The official process (well, more official -- almost everything is by convention) happens in parallel. If that the govt have a majority (either directly, by coalition, or by enough other MPs being willing to vote for them anyway), then they stay govt, there's no resign and reform. If not, the largest party have first crack at forming govt. Else, the second largest party. But usually, it's obvious in advance if this is possible or not, and only the possible options actually happen. (eg. govt resigns if opposition have a majority)

The fixed term parliament act did basically only one thing: prevent the larger party in a coalition calling an election against the wishes of the smaller party in a coalition. It may have very slightly increased the pressure on a govt not in coalition to not call snap elections, but apparently, not really. It did the thing that the people who designed obviously wanted.

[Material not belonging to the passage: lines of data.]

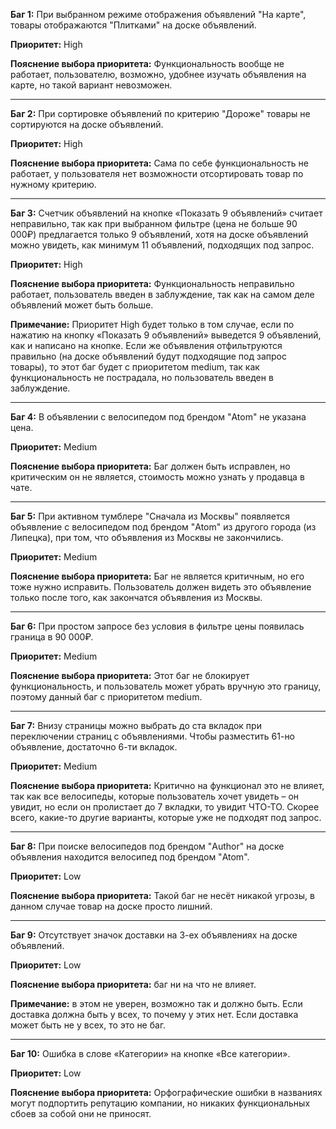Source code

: **Баг 1:** При выбранном режиме отображения объявлений "На карте", товары отображаются "Плитками" на доске объявлений.

**Приоритет:** High

**Пояснение выбора приоритета:** Функциональность вообще не работает, пользователю, возможно, удобнее изучать объявления на карте, но такой вариант невозможен.

---

**Баг 2:** При сортировке объявлений по критерию "Дороже" товары не сортируются на доске объявлений.

**Приоритет:** High

**Пояснение выбора приоритета:** Сама по себе функциональность не работает, у пользователя нет возможности отсортировать товар по нужному критерию.

---

**Баг 3:** Счетчик объявлений на кнопке «Показать 9 объявлений» считает неправильно, так как при выбранном фильтре (цена не больше 90 000₽) предлагается только 9 объявлений, хотя на доске объявлений можно увидеть, как минимум 11 объявлений, подходящих под запрос.

**Приоритет:** High

**Пояснение выбора приоритета:** Функциональность неправильно работает, пользователь введен в заблуждение, так как на самом деле объявлений может быть больше.

**Примечание:** Приоритет High будет только в том случае, если по нажатию на кнопку «Показать 9 объявлений» выведется 9 объявлений, как и написано на кнопке. Если же объявления отфильтруются правильно (на доске объявлений будут подходящие под запрос товары), то этот баг будет с приоритетом medium, так как функциональность не пострадала, но пользователь введен в заблуждение.

---

**Баг 4:** В объявлении с велосипедом под брендом "Atom" не указана цена.

**Приоритет:** Medium

**Пояснение выбора приоритета:** Баг должен быть исправлен, но критическим он не является, стоимость можно узнать у продавца в чате.

---

**Баг 5:** При активном тумблере "Сначала из Москвы" появляется объявление с велосипедом под брендом "Atom" из другого города (из Липецка), при том, что объявления из Москвы не закончились.

**Приоритет:** Medium

**Пояснение выбора приоритета:** Баг не является критичным, но его тоже нужно исправить. Пользователь должен видеть это объявление только после того, как закончатся объявления из Москвы.

---

**Баг 6:** При простом запросе без условия в фильтре цены появилась граница в 90 000₽.

 **Приоритет:** Medium
 
**Пояснение выбора приоритета:** Этот баг не блокирует функциональность, и пользователь может убрать вручную это границу, поэтому данный баг с приоритетом medium.

---
 **Баг 7:** Внизу страницы можно выбрать до ста вкладок при переключении страниц с объявлениями. Чтобы разместить 61-но объявление, достаточно 6-ти вкладок.
 
**Приоритет:** Medium

**Пояснение выбора приоритета:** Критично на функционал это не влияет, так как все велосипеды, которые пользователь хочет увидеть – он увидит, но если он пролистает до 7 вкладки, то увидит ЧТО-ТО. Скорее всего, какие-то другие варианты, которые уже не подходят под запрос.

---
 **Баг 8:** При поиске велосипедов под брендом "Author" на доске объявления находится велосипед под брендом "Atom".

 **Приоритет:** Low
 
 **Пояснение выбора приоритета:** Такой баг не несёт никакой угрозы, в данном случае товар на доске просто лишний.

---

**Баг 9:** Отсутствует значок доставки на 3-ех объявлениях на доске объявлений.

**Приоритет:** Low

 **Пояснение выбора приоритета:** баг ни на что не влияет.
 
 **Примечание:** в этом не уверен, возможно так и должно быть. Если доставка должна быть у всех, то почему у этих нет. Если доставка может быть не у всех, то это не баг.

---

 **Баг 10:** Ошибка в слове «Категории» на кнопке «Все категории».
 
 **Приоритет:** Low
 
**Пояснение выбора приоритета:** Орфографические ошибки в названиях могут подпортить репутацию компании, но никаких функциональных сбоев за собой они не приносят.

It might or might not have been nice if the fixed term parliament act had actually made parliaments fixed term. It sort of looked like it might. But (a) it didn't and (b) I don't think the people who designed it just stupidly forgot it didn't, I think they just accepted they couldn't really fix that and didn't really try. Because (a) if there's a hung parliament, there's another election anyway (that makes sense, what else will you do?) and (b) if the govt want an election, even if they don't have 2/3 -- are the opposition going to come out and say "yes, we can rule better than them but we don't want to prove it"?

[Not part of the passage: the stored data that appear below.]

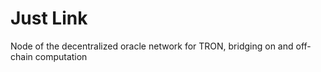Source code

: # Just Link

Node of the decentralized oracle network for TRON, bridging on and off-chain computation
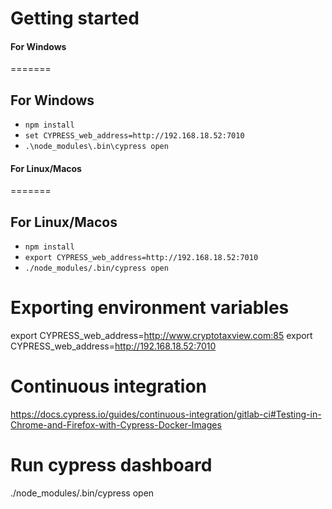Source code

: # Getting started

#### For Windows
=======
## For Windows
- `npm install`
- `set CYPRESS_web_address=http://192.168.18.52:7010`
- `.\node_modules\.bin\cypress open`


#### For Linux/Macos
=======
## For Linux/Macos
- `npm install`
- `export CYPRESS_web_address=http://192.168.18.52:7010`
- `./node_modules/.bin/cypress open`

# Exporting environment variables
export CYPRESS_web_address=http://www.cryptotaxview.com:85
export CYPRESS_web_address=http://192.168.18.52:7010

# Continuous integration
https://docs.cypress.io/guides/continuous-integration/gitlab-ci#Testing-in-Chrome-and-Firefox-with-Cypress-Docker-Images

# Run cypress dashboard
./node_modules/.bin/cypress open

I'm not great at reading between the lines, but somehow even people who are presumably more socially aware than me often ignore things I find obvious and I don't know why. There are many, maybe most, cases of potential coalitions like this, but see Lib Dems in this election. Tim Farron says he won't form a coalition with the conservatives. Duh! Saying that would be electoral suicide. I don't know if he would like to, but I think he's pretty much *got* to deny it anyway[1]. Would he? Well, hopefully not. But if the conservatives offered an attractive enough deal (say, electoral reform and cancel brexit) one the public might actually like, would he say, "oh no, I'm sorry, I agree that would be best for the country, my party, and my own career, but too late"? But that doesn't happen, because they're not making that offer. If really really wanted to say never ever make it stick, he could probably say something bridge-burning.

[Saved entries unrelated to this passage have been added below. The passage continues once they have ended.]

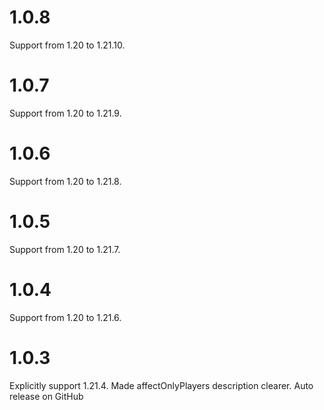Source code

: # 1.0.8
Support from 1.20 to 1.21.10.

# 1.0.7
Support from 1.20 to 1.21.9.

# 1.0.6
Support from 1.20 to 1.21.8.

# 1.0.5
Support from 1.20 to 1.21.7.

# 1.0.4
Support from 1.20 to 1.21.6.

# 1.0.3

Explicitly support 1.21.4.
Made affectOnlyPlayers description clearer.
Auto release on GitHub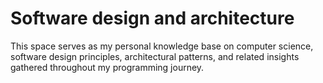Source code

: # Software design and architecture

This space serves as my personal knowledge base on computer science, software design principles, architectural patterns,
and related insights gathered throughout my programming journey.
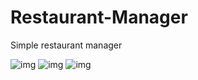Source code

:# Restaurant-Manager
Simple restaurant manager

![img](https://i.imgur.com/8hKoH1V.png)
![img](https://i.imgur.com/Xh5qhgs.png)
![img](https://i.imgur.com/de5nAYF.png)
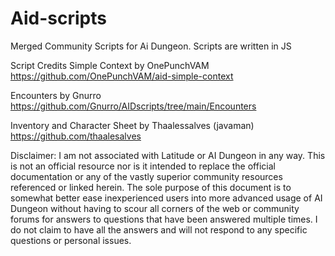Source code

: # Aid-scripts

Merged Community Scripts for Ai Dungeon. 
Scripts are written in JS


Script Credits
Simple Context by OnePunchVAM
https://github.com/OnePunchVAM/aid-simple-context

Encounters by Gnurro
https://github.com/Gnurro/AIDscripts/tree/main/Encounters

Inventory and Character Sheet by Thaalessalves (javaman)
https://github.com/thaalesalves






Disclaimer: I am not associated with Latitude or AI Dungeon in any way. This is not an official resource nor is it intended to replace the official documentation or any of the vastly superior community resources referenced or linked herein. The sole purpose of this document is to somewhat better ease inexperienced users into more advanced usage of AI Dungeon without having to scour all corners of the web or community forums for answers to questions that have been answered multiple times.
I do not claim to have all the answers and will not respond to any specific questions or personal issues.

It's not guaranteed, but you usually know which way the non-top-two parties will go. Ie. UUP and DUP are likely to prop up Con and not Lab. Lib-Dem are kind of split. Everyone else might prop up Lab but won't help Con. That doesn't mean they WILL prop up a government, but when you're considering potential governments, there's not usually a lot of different possibilities. Usually you'll get a majority. If not you can see a majority of "Lab or Con + parties generally disposed to them". If so, they'll usually work out SOMETHING. If the margin is thin it will be very flaky (eg a rainbow coalition needing many small parties to get a majority is likely to fall apart). Technically any "not majority" is a hung parliament, but that's only really the case if there's a significant chance of a deal not being struck. If no-one has a majority even with reluctant support, then probably whoever's closest (closest in numbers or closest to support from a large non-govt party) can eke out a minority government. If that doesn't happen, *then* there's a reasonable chance of a surprise, some party working a party you don't expect. And if not, then it's well and truly hung and will soon devolve into another election whether people want it or not (but that's really rare).

[1] See also, "PM says they won't resign". They always say that. If they have to, they have to, whatever they said, and if they're not in politics any more, what do they lose by having said the opposite?

ETA: And re: "English votes for English laws", even if the conservatives have *some* votes outside England, they still have a larger majority in England than in the UK as a whole. Somehow people (who usually know what they're talking about) keep seeming to think that Scottish tories and DUP don't count for England-only matters, but opposition MPs in Wales/Scotland would. But I don't understand why people think that?